*JOB ITEM*.
Every line in the entries where "requisitos" is found should be copied.

*GIVEN INFORMATION*.

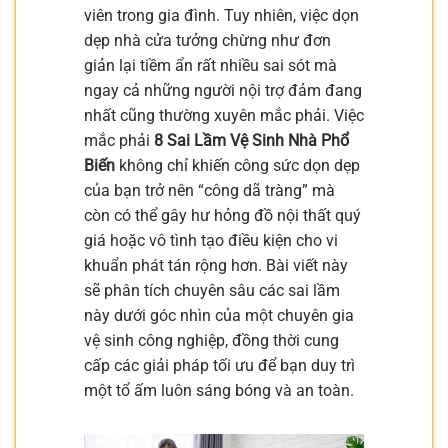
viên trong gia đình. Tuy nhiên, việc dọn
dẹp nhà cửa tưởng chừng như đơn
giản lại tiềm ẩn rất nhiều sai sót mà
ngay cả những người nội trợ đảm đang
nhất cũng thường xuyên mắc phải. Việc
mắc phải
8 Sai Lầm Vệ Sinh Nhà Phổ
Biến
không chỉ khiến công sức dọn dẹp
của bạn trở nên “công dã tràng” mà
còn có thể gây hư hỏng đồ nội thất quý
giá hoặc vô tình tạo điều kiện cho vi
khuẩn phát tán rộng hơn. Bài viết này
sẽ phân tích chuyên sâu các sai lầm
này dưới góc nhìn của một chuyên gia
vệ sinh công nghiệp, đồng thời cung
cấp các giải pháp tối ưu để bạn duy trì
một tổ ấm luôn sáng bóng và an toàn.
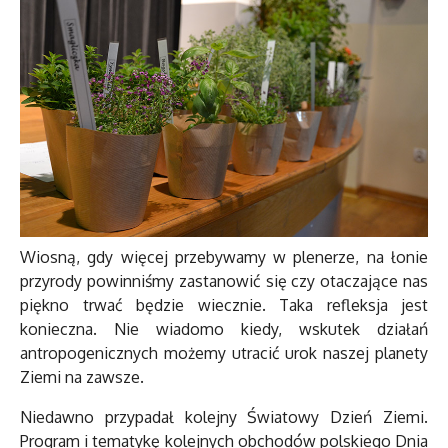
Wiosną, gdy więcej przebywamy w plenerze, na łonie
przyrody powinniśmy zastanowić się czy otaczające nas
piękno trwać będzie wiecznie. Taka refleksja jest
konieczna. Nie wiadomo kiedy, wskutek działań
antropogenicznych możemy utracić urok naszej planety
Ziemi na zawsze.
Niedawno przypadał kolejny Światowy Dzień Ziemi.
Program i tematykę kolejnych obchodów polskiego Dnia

* * *

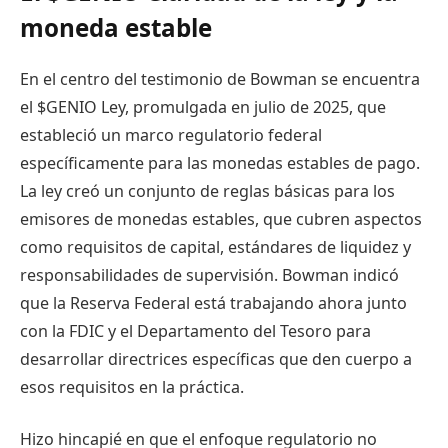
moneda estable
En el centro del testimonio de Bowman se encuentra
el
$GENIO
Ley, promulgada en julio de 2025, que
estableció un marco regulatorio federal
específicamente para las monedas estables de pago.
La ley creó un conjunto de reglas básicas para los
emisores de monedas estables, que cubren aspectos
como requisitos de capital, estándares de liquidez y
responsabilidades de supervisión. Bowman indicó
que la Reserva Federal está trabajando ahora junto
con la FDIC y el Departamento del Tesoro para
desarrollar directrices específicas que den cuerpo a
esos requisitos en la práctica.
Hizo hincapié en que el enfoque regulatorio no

---

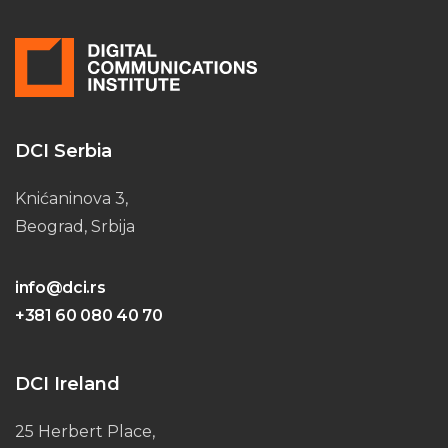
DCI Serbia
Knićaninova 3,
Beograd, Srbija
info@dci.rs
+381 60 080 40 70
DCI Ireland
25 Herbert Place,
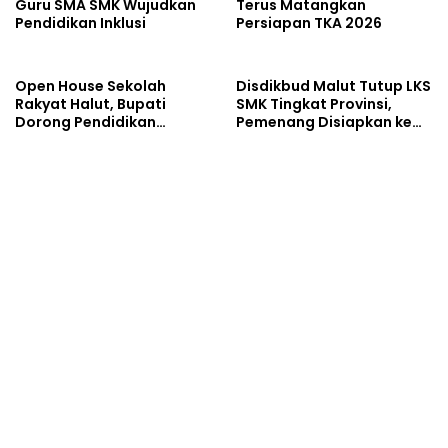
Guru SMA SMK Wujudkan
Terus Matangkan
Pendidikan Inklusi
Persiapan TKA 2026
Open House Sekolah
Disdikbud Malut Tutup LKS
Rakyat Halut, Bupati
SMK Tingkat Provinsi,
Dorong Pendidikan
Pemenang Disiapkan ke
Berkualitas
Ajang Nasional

*ANSWER FOR THIS EXERCISE*.
como requisitos de capital, estándares de liquidez y
esos requisitos en la práctica.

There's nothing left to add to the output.